QC. Autre dossier brûlant, celui des Ehpad. À votre avis, qu’est-ce que le livre Les Fossoyeurs, de Victor Castanet, a changé ?

C. H. Ce livre a mis en lumière des faits graves, notamment le manque de contrôles. C’est pourtant essentiel. Nous avions sorti un rapport en 2021, avant la publication de cette enquête, dans lequel nous préconisions 8 aides-soignants pour 10 pensionnaires.
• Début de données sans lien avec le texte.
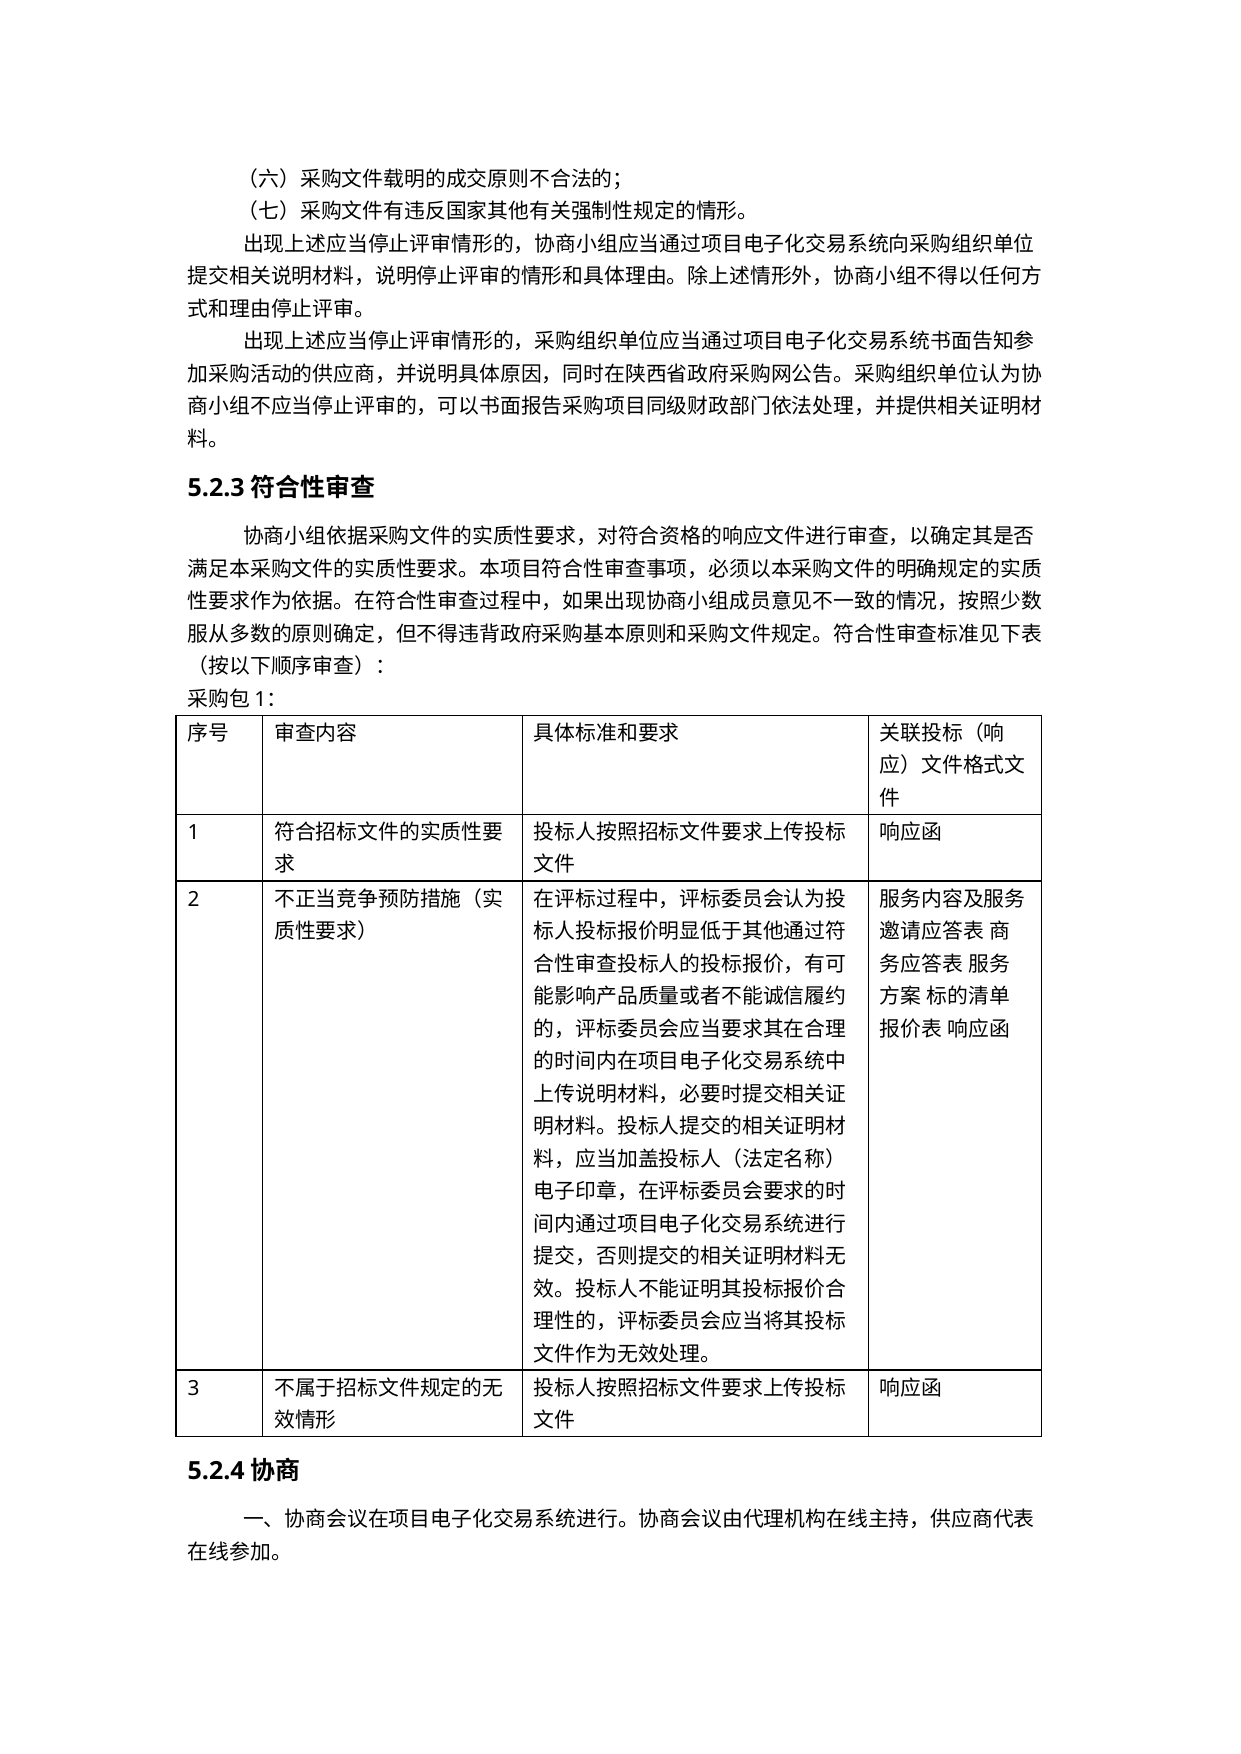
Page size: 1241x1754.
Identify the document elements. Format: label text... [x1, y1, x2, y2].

Nous en sommes encore loin, avec une proportion de seulement 6,5 pour 10. La question est la suivante : quels efforts la société est-elle prête à faire pour ses personnes âgées, pour ses enfants ? Et, plus globalement, pour toutes les personnes fragiles ?​​​​​

Des missions très diverses

Après Dominique Baudis, en 2011, et Jacques Toubon, en 2014, Claire Hédon, ancienne journaliste pour RFI puis présidente de l’association ATD Quart Monde, occupe le poste de Défenseure des droits depuis juillet 2020.

Le Défenseur des droits, nommé pour 6 ans (mandat non renouvelable et irrévocable) par le président de la République, est une autorité indépendante de rang constitutionnel qui se voit confier 5 missions essentielles :

  • Faire respecter les droits des usagers des services publics.
  • Défendre et promouvoir l’intérêt supérieur et les droits de l’enfant.
  • Lutter contre les discriminations directes ou indirectes et sensibiliser à l’égalité.
  • Veiller au respect de la déontologie par les personnes exerçant des activités de sécurité sur le territoire de la République.
  • Informer, conseiller et orienter vers les autorités compétentes toute personne signalant une alerte dans les conditions fixées par la loi, et défendre les droits et libertés des lanceurs d’alerte.

Le Défenseur des droits peut être saisi par toute personne physique ou morale. Il a des pouvoirs d’enquête, ce qui l’autorise notamment à procéder à des vérifications sur place, dans des locaux administratifs ou privés. Il émet également des recommandations de nature à garantir le respect des droits et des libertés du citoyen. Il est susceptible d’être consulté par le Premier ministre, l’Assemblée nationale ou le Sénat sur toute question relevant de son champ de compétence.

(1) Centre de recherche pour l'étude et l'observation des conditions de vie.